Read their TOS: http://www.wolframalpha.com/termsofuse.html, specifically their Attribution and Licensing section.
If you incorporate results from Wolfram Alpha in any work without attribution meeting their standards you will have breached your TOS and they suggest you also will have committed copyright violations and academic plagiarism. If your work is not personal (unshared?) or academic, then they demand you negotiate a license.
Google seems happy to let you know sin(x) is wiggly and send you on your way.
(If you don't see the "play sound" link, refresh the page.)
Edit: Phew, -2 and dropping.

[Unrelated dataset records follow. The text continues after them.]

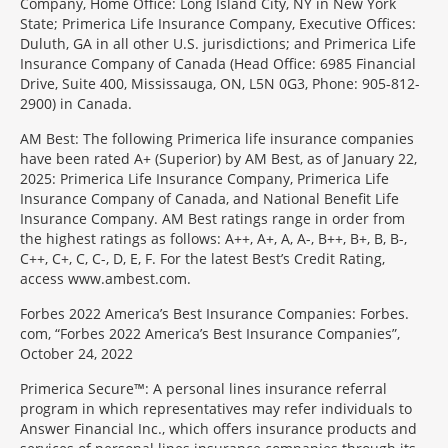
Company, Home Office: Long Island City, NY in New York
State; Primerica Life Insurance Company, Executive Offices:
Duluth, GA in all other U.S. jurisdictions; and Primerica Life
Insurance Company of Canada (Head Office: 6985 Financial
Drive, Suite 400, Mississauga, ON, L5N 0G3, Phone: 905-812-
2900) in Canada.
AM Best: The following Primerica life insurance companies
have been rated A+ (Superior) by AM Best, as of January 22,
2025: Primerica Life Insurance Company, Primerica Life
Insurance Company of Canada, and National Benefit Life
Insurance Company. AM Best ratings range in order from
the highest ratings as follows: A++, A+, A, A-, B++, B+, B, B-,
C++, C+, C, C-, D, E, F. For the latest Best’s Credit Rating,
access www.ambest.com.
Forbes 2022 America’s Best Insurance Companies: Forbes.
com, “Forbes 2022 America’s Best Insurance Companies”,
October 24, 2022
Primerica Secure™: A personal lines insurance referral
program in which representatives may refer individuals to
Answer Financial Inc., which offers insurance products and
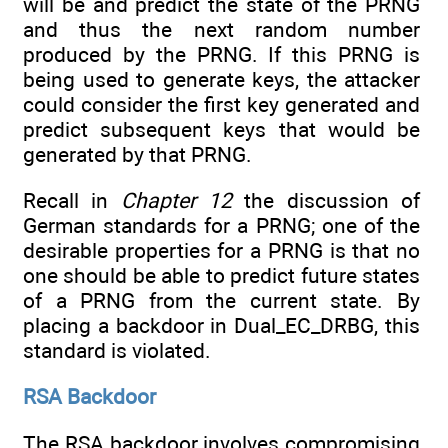
will be and predict the state of the PRNG
and thus the next random number
produced by the PRNG. If this PRNG is
being used to generate keys, the attacker
could consider the first key generated and
predict subsequent keys that would be
generated by that PRNG.
Recall in
Chapter 12
the discussion of
German standards for a PRNG; one of the
desirable properties for a PRNG is that no
one should be able to predict future states
of a PRNG from the current state. By
placing a backdoor in Dual_EC_DRBG, this
standard is violated.
RSA Backdoor
The RSA backdoor involves compromising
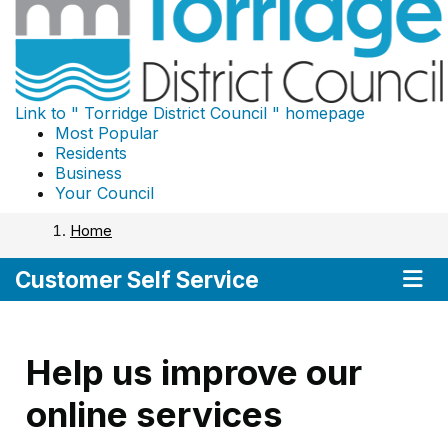
Link to "
Torridge District Council
" homepage
Most Popular
Residents
Business
Your Council
Home
Nav
Customer Self Service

I was worried there for a second.
And on top of that, it also gives you the result right there on the page: http://cl.ly/0a3L0K3T2a0E350d300n
Clickable and brings you to wolfram alpha:
zero-click search is an awesome feature of DuckDuckGo
No, I don't see a fast interactive graph when I clicked on that link.

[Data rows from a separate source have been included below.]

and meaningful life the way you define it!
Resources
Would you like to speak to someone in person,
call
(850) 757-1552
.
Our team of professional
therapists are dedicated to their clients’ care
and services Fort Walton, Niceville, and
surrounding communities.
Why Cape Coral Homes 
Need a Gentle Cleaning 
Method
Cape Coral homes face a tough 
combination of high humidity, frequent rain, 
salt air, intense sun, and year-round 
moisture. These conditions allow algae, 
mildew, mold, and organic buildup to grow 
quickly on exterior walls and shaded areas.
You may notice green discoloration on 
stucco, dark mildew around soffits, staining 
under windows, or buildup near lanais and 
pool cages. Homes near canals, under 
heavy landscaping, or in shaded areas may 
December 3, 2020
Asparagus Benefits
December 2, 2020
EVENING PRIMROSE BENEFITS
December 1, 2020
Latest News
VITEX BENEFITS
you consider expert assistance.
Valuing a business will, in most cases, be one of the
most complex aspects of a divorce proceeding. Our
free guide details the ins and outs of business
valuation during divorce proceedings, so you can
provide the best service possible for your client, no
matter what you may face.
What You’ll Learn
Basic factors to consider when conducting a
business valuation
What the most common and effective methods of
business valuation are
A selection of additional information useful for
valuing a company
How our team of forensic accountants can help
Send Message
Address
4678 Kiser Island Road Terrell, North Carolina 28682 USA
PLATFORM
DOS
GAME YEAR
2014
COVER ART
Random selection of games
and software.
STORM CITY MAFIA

Hopefully WA will do something similar in the near future.
Agreed regards zoom and such.
"Try to pan or zoom the function to a different region. The plotting algorithm detected one of the following:
- Too many asymptotes
- Too many transitions of the function from defined to undefined regions
- Too many points on the graph that might not represent the function value currently due to high volatility"
It looks like can actually detect when their graphing algo starts to break down.

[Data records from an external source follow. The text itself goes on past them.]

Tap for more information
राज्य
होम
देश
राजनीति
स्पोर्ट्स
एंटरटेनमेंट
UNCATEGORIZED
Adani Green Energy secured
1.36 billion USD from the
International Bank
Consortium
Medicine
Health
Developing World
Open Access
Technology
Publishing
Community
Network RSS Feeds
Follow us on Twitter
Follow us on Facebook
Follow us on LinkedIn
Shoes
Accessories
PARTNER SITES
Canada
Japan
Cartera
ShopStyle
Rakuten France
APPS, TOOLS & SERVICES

One way is to set a threshold for whether or not to join the dots, if it's above the threshold perform a search between those points to see if they are between the dots or if they diverge, this search can be complicated or simple, google seems to use a fair bit of cpu power when zooming out on tan(x) so I'm guessing they're using a search here rather than some alternative 'clever' induction from the nature of the curve itself.
This would produce a list of X values for which the overall function is not defined. When your pixel plotting passes one or more of those X values, don't draw a line. If you pass several in a single pixel, give up.
Related is also navigation in maps-software. Not many programs do this right even though it's so simple.
It also formats the equations nicely and lets you copy them as PDF. Makes a decent formula editor for Pages (with simple formulas).
Yup, that works.
Not to say it is uncommon to call Stephen Wolfram egotistic, I swear there was a thread about Wolfram remembering Turing and people counting how many times Wolfram mentioned himself but it may have been killed as I can't find it.